The deal reached with the E.U. is still in effect. It does not ease Trump’s import tariffs from key American trading partners such as Japan, Great Britain and South Korea. This means that it’s unlikely imports from other countries will reduce the supply and price problems plaguing American manufacturing.

Biden’s deal to the E.U. with Biden has many other issues. These provisions seem to have nothing to do with Trump’s initial tariffs under Section 232 of his Trade Expansion Act of 1992. This vague, powerful law allows the president to unilaterally impose tariffs on steel imported from the E.U. Biden invokes the same law to impose new tariff rates on steel imported from E.U. but this agreement shows that the current administration may be looking to expand the already convoluted definition of “national security”, when it comes trade policy.

One example is that the White House has called the new deal “the first world-wide carbon-based trade agreement”, a sign it views trade policy as one aspect of its global climate change strategy. You might not think that the Sierra Club would have anything to say on steel tariffs but it praised the White House’s “pursuing a new climate-focused agreement” for trans-Atlantic commerce.

Although reducing the carbon footprint in the steel- and aluminum industry may seem like a valid federal objective, There is nothing It has to do the justification for the imposition These tariffs” Scott Lincicome, Inu Manak and Inu Gokhale are trade policy specialists at the Cato Institute. These tariffs shouldn’t be used to compel allies to accept unrelated U.S. interest. Trying to shift Section 232 tariffs from a questionable national security risk to climate change is completely inconsistent with the statute.

Sen. Pat Toomey (R–Penn.Senator Pat Toomey (R-Penn.), was one of few Congressmen who failed to amend Section 232 after Trump’s misuses.
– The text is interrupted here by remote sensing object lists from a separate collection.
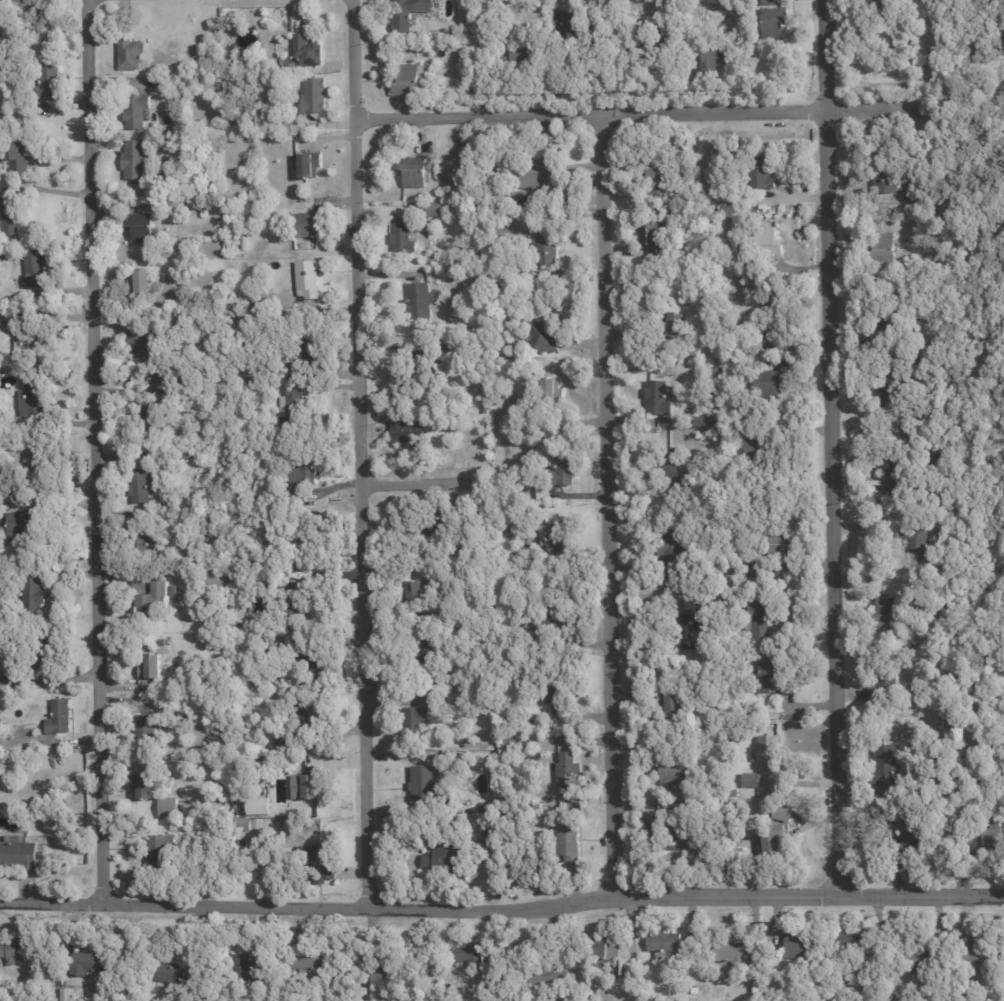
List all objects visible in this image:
building: (884, 1)
building: (771, 2)
building: (885, 2)
building: (408, 14)
building: (774, 22)
building: (574, 23)
building: (468, 30)
building: (446, 37)
building: (655, 43)
building: (308, 50)
building: (129, 55)
building: (523, 62)
building: (715, 63)
building: (409, 75)
building: (216, 78)
building: (48, 86)
building: (315, 95)
road: (637, 110)
building: (137, 112)
building: (242, 130)
building: (235, 143)
building: (17, 156)
building: (134, 161)
building: (310, 164)
building: (884, 166)
building: (764, 170)
building: (414, 171)
building: (537, 173)
building: (658, 173)
building: (883, 179)
building: (899, 181)
building: (465, 183)
building: (906, 198)
building: (577, 200)
building: (728, 203)
building: (204, 207)
building: (435, 208)
building: (459, 210)
building: (5, 215)
building: (310, 225)
building: (144, 231)
building: (404, 234)
building: (655, 237)
building: (769, 238)
building: (548, 246)
building: (885, 247)
building: (753, 267)
building: (35, 270)
building: (474, 275)
building: (307, 279)
building: (138, 283)
building: (419, 300)
building: (271, 311)
building: (772, 320)
building: (677, 322)
building: (894, 326)
building: (542, 336)
building: (26, 344)
building: (310, 345)
building: (460, 345)
building: (140, 346)
building: (426, 357)
building: (463, 364)
building: (655, 365)
building: (921, 365)
building: (283, 369)
building: (147, 378)
building: (769, 383)
building: (889, 387)
building: (552, 390)
building: (28, 398)
building: (658, 398)
building: (293, 408)
building: (484, 409)
building: (149, 415)
building: (704, 420)
building: (407, 431)
building: (724, 433)
road: (830, 445)
road: (93, 450)
building: (754, 450)
road: (360, 452)
building: (184, 458)
building: (40, 459)
building: (305, 467)
building: (675, 468)
building: (564, 469)
building: (896, 470)
road: (423, 478)
building: (139, 485)
building: (296, 490)
building: (541, 493)
building: (951, 496)
building: (751, 497)
road: (607, 501)
building: (169, 502)
building: (549, 509)
building: (539, 514)
building: (436, 527)
building: (18, 528)
building: (421, 528)
building: (550, 530)
building: (141, 537)
building: (674, 541)
building: (917, 541)
building: (469, 542)
building: (783, 545)
building: (738, 570)
building: (751, 570)
building: (215, 584)
building: (294, 585)
building: (238, 590)
building: (173, 591)
building: (412, 594)
building: (32, 596)
building: (151, 601)
building: (294, 603)
building: (888, 613)
building: (760, 616)
building: (551, 618)
building: (687, 620)
building: (237, 625)
building: (239, 637)
building: (160, 645)
building: (424, 647)
building: (47, 653)
building: (315, 662)
building: (150, 668)
building: (774, 680)
building: (887, 693)
building: (442, 694)
building: (558, 695)
building: (672, 701)
building: (304, 712)
building: (946, 714)
building: (414, 716)
building: (56, 725)
building: (286, 725)
building: (143, 729)
building: (721, 737)
building: (943, 738)
building: (674, 739)
building: (513, 742)
building: (280, 744)
building: (768, 753)
building: (888, 766)
building: (569, 771)
building: (672, 775)
building: (752, 781)
building: (425, 783)
building: (302, 785)
building: (314, 785)
building: (140, 790)
building: (910, 790)
building: (734, 792)
building: (259, 807)
building: (735, 807)
building: (783, 811)
building: (169, 814)
building: (243, 821)
building: (243, 829)
building: (492, 835)
building: (683, 837)
building: (988, 839)
building: (771, 841)
building: (914, 842)
building: (570, 847)
building: (161, 851)
building: (316, 852)
building: (17, 855)
building: (444, 857)
building: (330, 868)
road: (502, 905)
building: (853, 938)
building: (664, 942)
building: (799, 944)
building: (981, 948)
building: (605, 949)
building: (15, 951)
building: (467, 952)
building: (734, 952)
building: (922, 955)
building: (309, 957)
building: (246, 963)
building: (627, 966)
building: (87, 967)
building: (164, 974)
building: (379, 975)
building: (548, 977)
building: (65, 994)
He stated in a statement, “Using Section 232 tariffs to negotiate concessions on climate changes is wrong.”

However, Congress seems not to be interested in doing anything to restrict presidential powers under Section232. What we have is a law that permits presidents to impose and revamp tariffs as instruments of foreign policy. No matter whether the presidents use this power in an attempt to penalize foreign countries (like Trump), or in a misguided effort to leverage international agreements regarding climate policy (like Biden appears) it’s ultimately American consumers who pay the price.

This new deal will only benefit the industries who suffered collateral harm from Trump’s trade war against Europe. E.U. has agreed to end its retaliatory tariffs against American-made goods. Retaliatory tariffs will be lifted on American-made goods like motorcycles or whiskey.
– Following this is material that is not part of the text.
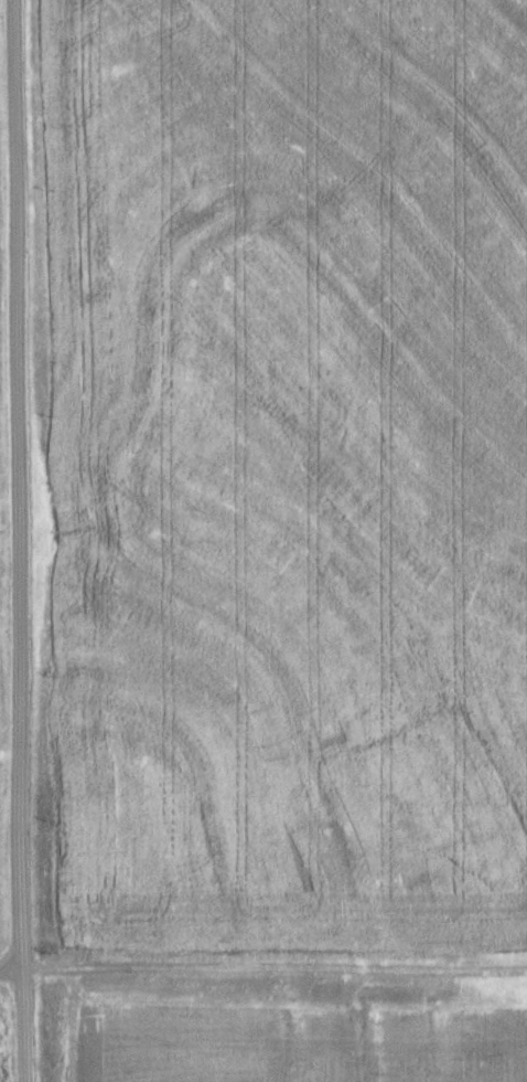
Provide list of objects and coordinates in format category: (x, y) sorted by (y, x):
road: (25, 540)
road: (14, 975)
crop: (298, 1046)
American whiskey exports were reduced by about 37 percent to the E.U. The Distilled Spirits Council of the United States reported that whiskey exports to the E.U. had declined by approximately 37 percent following the imposition of retaliatory tariffs. “Cheers to Biden’s determination to reopen trade relations with E.U. Chris Swonger CEO of DISCUS stated that it was essential to end the unnecessary harm being done to U.S. companies caught in this trade conflict. “The end to this long-running trade war” Tarife nightmare is in sight for U.S. distillers, who have struggled with the weight of the TarifeThe pandemic.

This relief will be greatly appreciated. However, the Biden administration’s deal with the E.U. suggests that the spirit of Trump’s steel protectionism is alive and well—and that the power of the American presidency over the free exchange of goods over American borders is only continuing to grow.